Sábado 18 de octubre de 2014, p. a16
Cuando la música escapa de los cánones establecidos y vuela, sueña, se evapora, el escucha suele reaccionar solamente de dos maneras: o se desconcierta y huye o se conecta con el vuelo.
Cuando la música no tiene nombre y no puede atarse a ningún asidero y no cabe en ningún compartimento estanco ni puede asociarse a nada de lo hasta entonces conocido, el escucha suele reaccionar solamente de dos maneras: o le busca nombre o simplemente se vuelve anónimo, inasible, innombrable, como esa música tan única.
Cuando la música atrapa, engulle, acaricia, extasia, el escucha es solamente sí mismo. No tiene tiempo ni siquiera de reaccionar. Ya forma parte de esa música.
Es el caso del milagro, magia, epifanía, términos más cercanos que el vocablo música
, que hace Alim Qasimov, el gran maestro de maestros del arte sonoro de toda el Asia Central.
Existen términos, claves, designios, maneras de nombrar, pero se trata tan sólo de símbolos semafóricos, rutas de navegación, bitácoras de vuelo. Porque en cuanto el canto emprende vuelo, todo pierde peso, nombre, dueño.
El término central aquí es la palabra mugham
, que sirve para designar a la música espiritual de Azerbaiyán y consiste en secuencias largas, o suites, conformadas por altibajos, subibajas, espirales, torbellinos, ráfagas, cascadas, relámpagos de emociones, pasiones, estados del alma.
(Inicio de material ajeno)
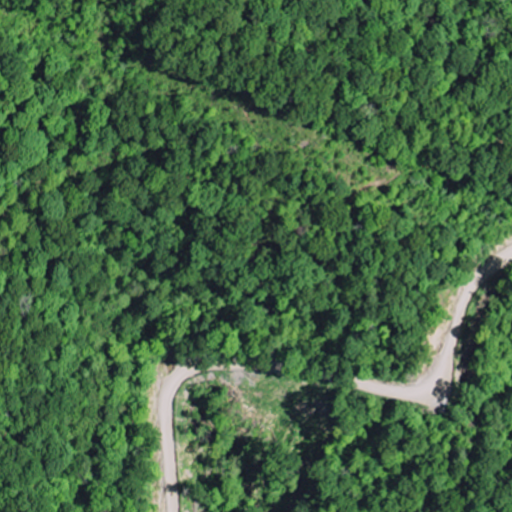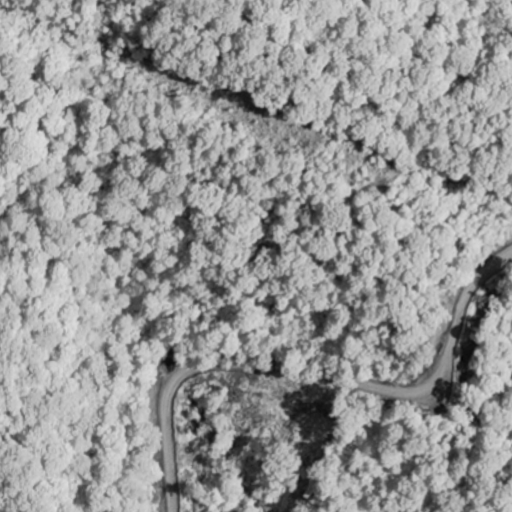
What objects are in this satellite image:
road: (340, 374)
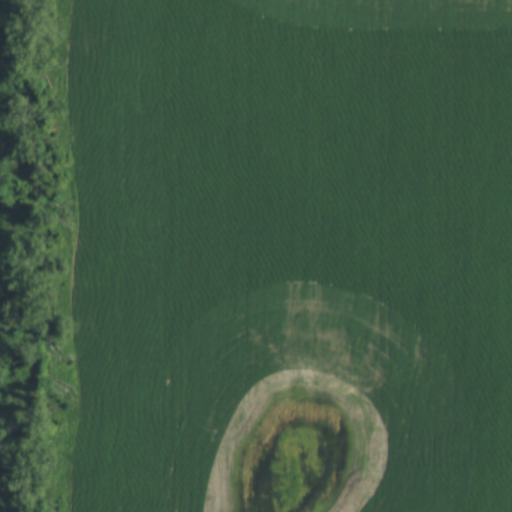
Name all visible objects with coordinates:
crop: (291, 255)
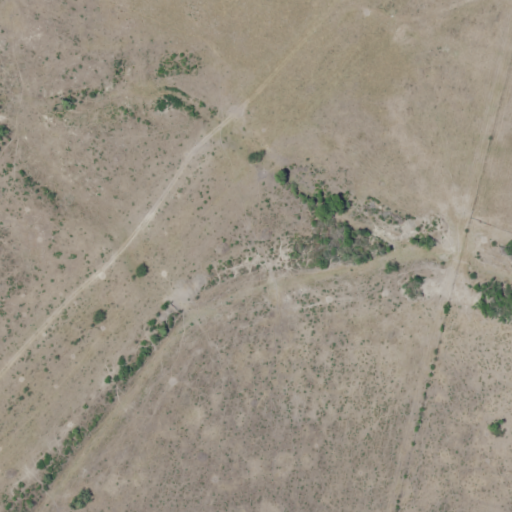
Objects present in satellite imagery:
road: (395, 14)
road: (461, 332)
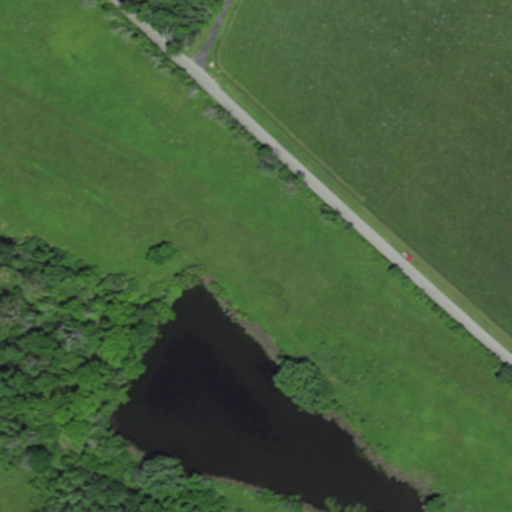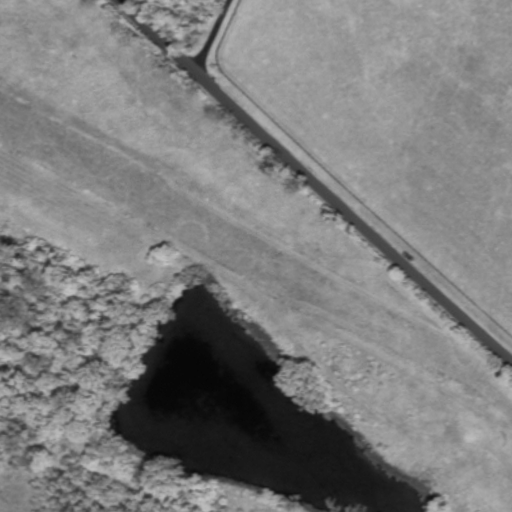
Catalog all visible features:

Eso, estados del alma. Lo que escuchamos en la voz de Alim Qasimov no son otra cosa sino estados del alma.
El propio Qasimov lo confirma e inclusive existe un término que designa esa técnica: hal, o estado del alma. Un término por cierto muy ligado al sufismo. Y es que mucho tiene de derviche la técnica vocal e instrumental de Qasimov con su hija, Fargana y su conjunto de músicos armados de daf, el tambor delgado y vertical que él y su hija enarbolan, Balaban, que es un oboe cilíndrico y antiguo, muy antiguo; Naghara, un tambor cilíndrico hecho para ser tocado con las manos, lo cual no es tautología, porque hay tambores que nacieron para ser tocados con baquetas; también arman a los músicos kamanchas, bellísimos instrumentos de cuerda antiguos también, muy pero muy antiguos y su congénere el tar.
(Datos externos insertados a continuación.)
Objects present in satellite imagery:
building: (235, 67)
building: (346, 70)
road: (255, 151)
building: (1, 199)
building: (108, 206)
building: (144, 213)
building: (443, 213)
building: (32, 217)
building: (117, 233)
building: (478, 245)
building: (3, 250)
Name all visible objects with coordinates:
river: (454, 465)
Pero quedamos en que la música que cantan Alim y Fargana no tiene nombre ni fecha en el calendario. Lo suyo pertenece al cosmos, a la capacidad de estar aquí y estar muy lejos, al mismo tiempo, la habilidad de transportarse con tan sólo cerrar los ojos y entonar un canto que viaja en un instante a los confines del tiempo, al territorio del todo, es decir de la nada. Al infinito. A la eternidad.
Esa labor de místicos es similar a la danza de los derviches, que giran y giran sobre el piso de manera circular con el propósito de elevarse y formar un berbiquín, esa herramienta que utilizan los carpinteros para hacer orificios circulares en las maderas. Así los derviches danzan en círculos hasta horadar el cielo y abrir así un portal dimensional y entablar contacto con lo divino.
Eso, entablar contacto con la divinidad. En eso consiste el canto de Alim y Fargana Qasimov.
Música espiritual. Por eso no tiene nombre. No son canciones aunque canten los intérpretes. No son baladas, por favor. No se trata de alguna música que haya alguien escuchado antes. Una aproximación sí existe: el arte de Nusrath Fateh Ali Khan (http://goo.gl/11A08X).
La de Alim Qasimov es, en cambio, una música torrente, dotada de estructuras complejas, muy complejas, densidades polifónicas, aperturas y deslizamientos tonales, alturas estratosféricas en notas volátiles.
Sus notas son curvilíneas, fluorescentes, hirsutas, mercuriales, cercanas al canto armónico, que consiste en emitir varias líneas melódicas al mismo tiempo. La música de Alim Qasimov nos hace entablar contacto con la divinidad.
Una música que armoniza los estados del alma.
Una música inefable. Un milagro. Una forma de meditación. Un cosmos.
(Alim Qasimov se presenta este domingo en el Templo de la Valenciana, en la ciudad de Guanajuato, como parte estelar del Festival Internacional Cervantino. También se presentará este lunes 20, a las 20:30 horas, en el Teatro de la Ciudad, en el Distrito Federal y luego en Mérida y en Guadalajara. Aiquir.)